1. Field of the Invention
The present invention is in the field of laser multiplexing, and in particular relates to the coherent beam combination of the output of multiple phase-locked optical amplifiers or lasers to produce a high-power diffraction-limited laser source.
2. Description of the Related Art
The peak far-field intensity produced by M phase-locked optical amplifiers or lasers of equal power can ideally be M times as great as the intensity produced by the same sources if their relative phases are random. This fact has motivated a great deal of work on achieving coherently phased optical sources. An example is a device which phases the output of 19 phase-locked diode lasers by sending this light through single-mode optical fibers. [L. Bartelt-Berger, U. Brauch, A. Giesen, H. Huegel, and H. Opower, "Power-scaleable system of phase-locked single-mode diode lasers," Appl. Opt. 38, 5752-5760 (1999).] Piezoelectric transducers are used to stretch the fibers so as to shift the optical phases. The optimal phases are maintained by means of an electronic feedback circuit.

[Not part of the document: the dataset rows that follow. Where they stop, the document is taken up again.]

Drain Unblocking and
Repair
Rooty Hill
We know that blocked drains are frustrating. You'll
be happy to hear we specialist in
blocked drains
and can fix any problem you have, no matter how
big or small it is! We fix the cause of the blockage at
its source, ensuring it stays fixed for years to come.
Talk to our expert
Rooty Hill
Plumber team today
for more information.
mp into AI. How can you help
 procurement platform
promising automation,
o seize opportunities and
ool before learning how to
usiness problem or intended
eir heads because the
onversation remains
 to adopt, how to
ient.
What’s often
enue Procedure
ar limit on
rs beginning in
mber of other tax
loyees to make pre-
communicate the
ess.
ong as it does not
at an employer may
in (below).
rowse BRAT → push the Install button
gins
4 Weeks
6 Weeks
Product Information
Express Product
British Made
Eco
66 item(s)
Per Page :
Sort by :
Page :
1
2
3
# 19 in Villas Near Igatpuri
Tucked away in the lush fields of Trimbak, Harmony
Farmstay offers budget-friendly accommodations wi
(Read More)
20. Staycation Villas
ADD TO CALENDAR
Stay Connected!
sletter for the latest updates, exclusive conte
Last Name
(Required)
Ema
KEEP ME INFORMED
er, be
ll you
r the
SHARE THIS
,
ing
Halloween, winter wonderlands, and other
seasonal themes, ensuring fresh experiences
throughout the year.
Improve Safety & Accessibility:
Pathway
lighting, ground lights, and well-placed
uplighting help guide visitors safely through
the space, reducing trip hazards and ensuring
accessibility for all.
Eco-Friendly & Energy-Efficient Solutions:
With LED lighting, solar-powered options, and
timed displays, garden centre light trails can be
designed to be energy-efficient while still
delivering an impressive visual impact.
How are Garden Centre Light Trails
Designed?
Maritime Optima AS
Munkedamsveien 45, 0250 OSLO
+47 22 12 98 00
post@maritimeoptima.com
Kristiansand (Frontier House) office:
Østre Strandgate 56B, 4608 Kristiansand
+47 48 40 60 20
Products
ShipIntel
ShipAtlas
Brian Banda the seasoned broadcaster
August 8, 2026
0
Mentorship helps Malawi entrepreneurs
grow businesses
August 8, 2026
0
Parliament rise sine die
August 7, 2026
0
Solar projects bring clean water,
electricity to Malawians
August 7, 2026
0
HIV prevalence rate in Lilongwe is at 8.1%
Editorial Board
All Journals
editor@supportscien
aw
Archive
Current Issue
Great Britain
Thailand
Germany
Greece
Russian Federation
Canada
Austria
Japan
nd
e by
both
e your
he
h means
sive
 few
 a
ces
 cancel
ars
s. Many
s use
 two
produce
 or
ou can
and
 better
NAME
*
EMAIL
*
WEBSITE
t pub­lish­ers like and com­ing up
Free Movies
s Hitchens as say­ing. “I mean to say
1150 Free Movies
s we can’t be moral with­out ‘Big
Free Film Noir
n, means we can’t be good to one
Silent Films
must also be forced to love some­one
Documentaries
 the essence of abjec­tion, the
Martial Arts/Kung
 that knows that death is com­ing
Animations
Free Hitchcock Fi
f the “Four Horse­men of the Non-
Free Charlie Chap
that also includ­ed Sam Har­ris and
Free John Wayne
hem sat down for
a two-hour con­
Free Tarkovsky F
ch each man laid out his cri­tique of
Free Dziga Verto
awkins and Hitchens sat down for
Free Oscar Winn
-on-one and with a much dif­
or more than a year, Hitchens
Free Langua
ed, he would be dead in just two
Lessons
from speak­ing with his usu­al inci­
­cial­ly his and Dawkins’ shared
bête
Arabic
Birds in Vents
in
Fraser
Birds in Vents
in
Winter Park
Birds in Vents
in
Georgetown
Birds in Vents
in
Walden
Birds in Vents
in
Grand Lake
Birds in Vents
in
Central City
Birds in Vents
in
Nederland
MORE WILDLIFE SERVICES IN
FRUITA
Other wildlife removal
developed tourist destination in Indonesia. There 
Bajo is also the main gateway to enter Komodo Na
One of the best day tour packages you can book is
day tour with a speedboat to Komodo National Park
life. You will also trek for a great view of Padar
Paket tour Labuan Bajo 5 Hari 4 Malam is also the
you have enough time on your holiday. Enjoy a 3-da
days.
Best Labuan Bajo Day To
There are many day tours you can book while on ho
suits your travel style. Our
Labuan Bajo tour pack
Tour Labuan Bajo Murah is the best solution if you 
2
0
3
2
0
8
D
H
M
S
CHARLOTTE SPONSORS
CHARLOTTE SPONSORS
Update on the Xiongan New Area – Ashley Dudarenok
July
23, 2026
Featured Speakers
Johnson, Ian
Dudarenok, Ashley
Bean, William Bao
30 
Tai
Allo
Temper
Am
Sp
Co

Phase control is only one aspect of the problem of coherent beam combination. Generally the far-field of a phased array of emitters has power distributed partially into side lobes, so that the central peak contains only a fraction of the total power. To some extent this problem can be reduced by the use of microlens arrays which collimate the light from the individual sources when it has diffractively spread almost to the point of overlapping. [J. R. Leger, M. L. Scott, and W. B. Veldkamp, "Coherent addition of AlGaAs lasers using microlenses and diffractive coupling," Appl. Phys. Lett. 52, 1771-1773 (1988).] This increases the filling factor of the array, which is the ratio of the sub-beam diameters at their waists to the distance between beams. A large filling factor results in a greater fraction of far-field power in the central lobe. However, the microlens array does not produce a Gaussian beam, and the beam quality is not diffraction limited.
It is an object of the present invention to produce a high-power polarized Gaussian beam that is diffraction limited by multiplexing narrow-bandwidth phase-locked beams from multiple lasers or laser amplifiers. It is a further object to demultiplex a common optically encoded signal, such as a cable television signal, into multiple optical pathways.